§ **Study questions**
a – Decide whether each statement agrees with the Gatling thread, answering yes or no and quoting the words of the thread that settle it: (i) the container had no CPU or memory limit set; (ii) the in-house Java utility showed the same issue on the same machine; (iii) the reply states that Gatling needs at least 4 cores.
b – From the Gatling thread, write out the part that opens with the words containing "We are Using" and closes with "host somehow worked.".

§ **Given passage**
<<<<

We are Using Gradle based gatling container on a gcloud jumpbox where the overall cpu util remain below 50%. the container has no limit set on cpu/memory.
It’s just an API being called and parsed in a loop. was a little confused on how the response time is being calculated. we don’t see this issue with our Java based in-house utility running on the same machine.

With Gatling we were facing another issue where the execution will get stuck every 3-5 minutes. container stats also showed no high consumption. tried going through the httpconfig. finally distributing the load across two containers on the same host somehow worked.

I suspect you’re not allocating enough cores. Gatling needs at least 4 to work properly. Remember that at a given time, you can only have 1 thread per core actually running.

Thanks for the input.
One of the Linux boxes is a 12 vCPU with 2 threads/core and the others are 8 CPUs.
I once did a mini load run locally - 6 core Mac and it was the same.
I’ll see if a test with a simple script having single request shows the same behaviour then get back to you.

>>>>

§ **Data records**

<<<<

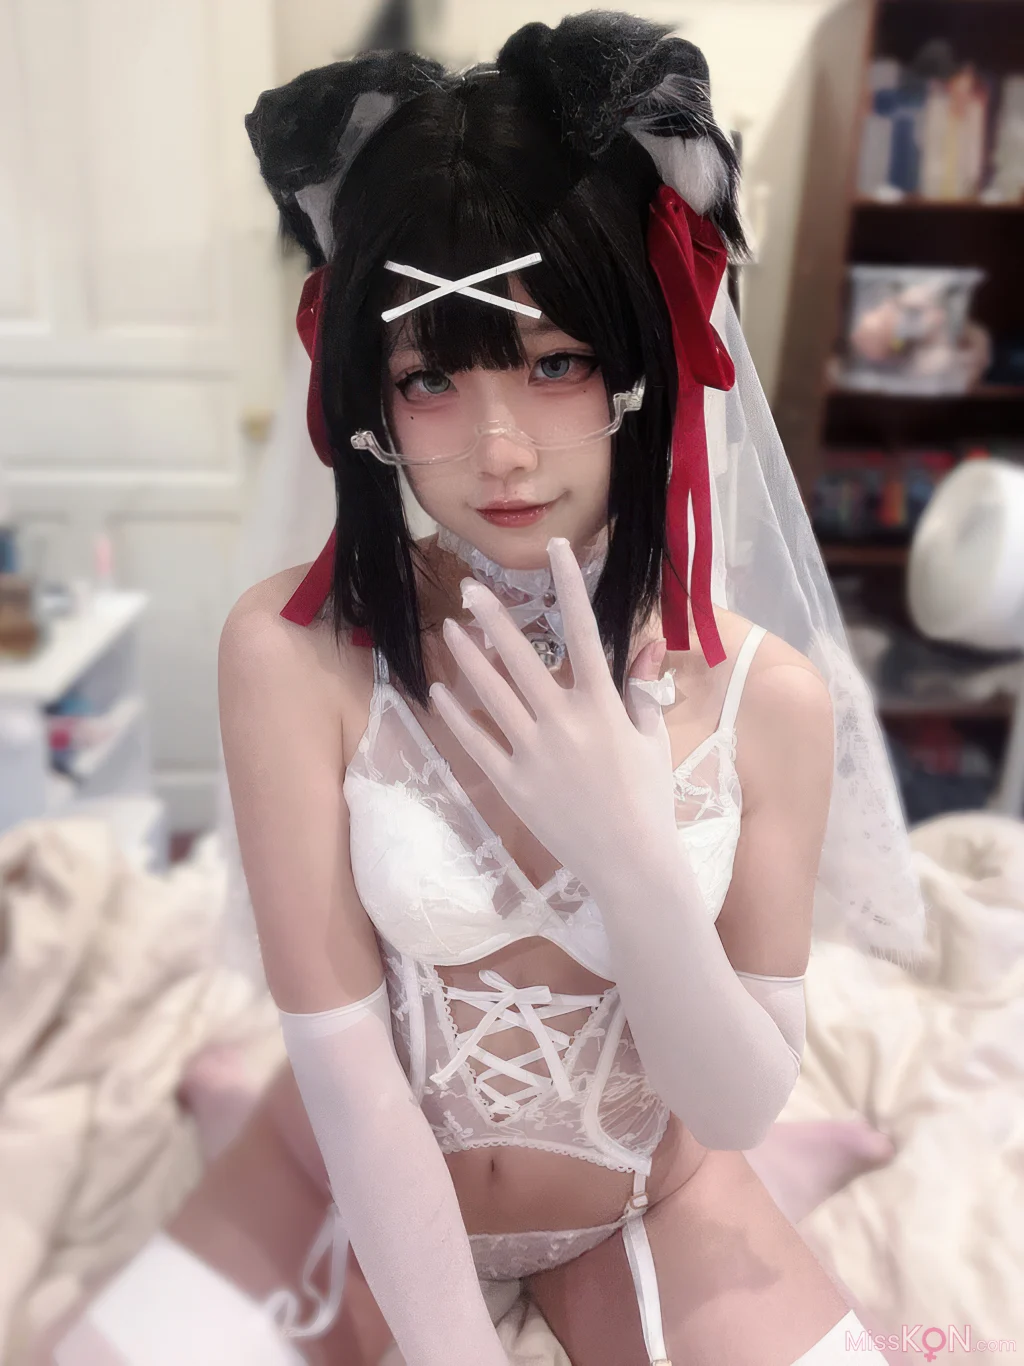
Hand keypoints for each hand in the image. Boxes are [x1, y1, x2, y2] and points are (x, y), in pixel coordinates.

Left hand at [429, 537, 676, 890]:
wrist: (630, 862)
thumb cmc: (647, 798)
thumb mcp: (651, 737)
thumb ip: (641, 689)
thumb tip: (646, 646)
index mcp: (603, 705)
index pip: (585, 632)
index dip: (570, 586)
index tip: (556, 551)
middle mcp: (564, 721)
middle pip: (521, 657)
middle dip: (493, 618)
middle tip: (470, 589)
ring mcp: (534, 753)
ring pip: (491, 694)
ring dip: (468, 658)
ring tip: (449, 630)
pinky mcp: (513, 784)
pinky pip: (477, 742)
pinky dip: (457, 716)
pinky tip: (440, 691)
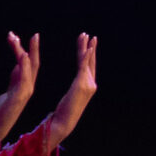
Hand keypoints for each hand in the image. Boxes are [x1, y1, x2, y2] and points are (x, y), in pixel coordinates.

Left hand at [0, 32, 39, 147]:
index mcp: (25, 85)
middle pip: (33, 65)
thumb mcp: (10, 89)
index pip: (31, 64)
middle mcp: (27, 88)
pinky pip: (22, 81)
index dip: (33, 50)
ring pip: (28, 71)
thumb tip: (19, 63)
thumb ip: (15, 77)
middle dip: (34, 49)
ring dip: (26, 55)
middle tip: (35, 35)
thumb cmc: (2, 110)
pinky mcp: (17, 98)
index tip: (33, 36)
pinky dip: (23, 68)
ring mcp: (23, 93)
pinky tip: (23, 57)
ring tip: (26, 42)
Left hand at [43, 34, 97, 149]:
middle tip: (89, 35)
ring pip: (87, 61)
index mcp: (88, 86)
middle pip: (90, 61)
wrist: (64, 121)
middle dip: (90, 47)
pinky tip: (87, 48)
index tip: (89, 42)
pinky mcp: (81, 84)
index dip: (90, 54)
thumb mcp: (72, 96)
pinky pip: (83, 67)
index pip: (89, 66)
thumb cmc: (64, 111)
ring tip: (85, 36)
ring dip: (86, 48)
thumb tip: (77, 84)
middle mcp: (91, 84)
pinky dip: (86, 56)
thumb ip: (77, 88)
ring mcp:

>>>>

§ **Exercise responses**
a –
(i) Yes: "the container has no limit set on cpu/memory."
(ii) No: "we don’t see this issue with our Java based in-house utility running on the same machine."
(iii) Yes: "Gatling needs at least 4 to work properly."

b –
We are Using Gradle based gatling container on a gcloud jumpbox where the overall cpu util remain below 50%. the container has no limit set on cpu/memory.
It’s just an API being called and parsed in a loop. was a little confused on how the response time is being calculated. we don’t see this issue with our Java based in-house utility running on the same machine.

With Gatling we were facing another issue where the execution will get stuck every 3-5 minutes. container stats also showed no high consumption. tried going through the httpconfig. finally distributing the load across two containers on the same host somehow worked.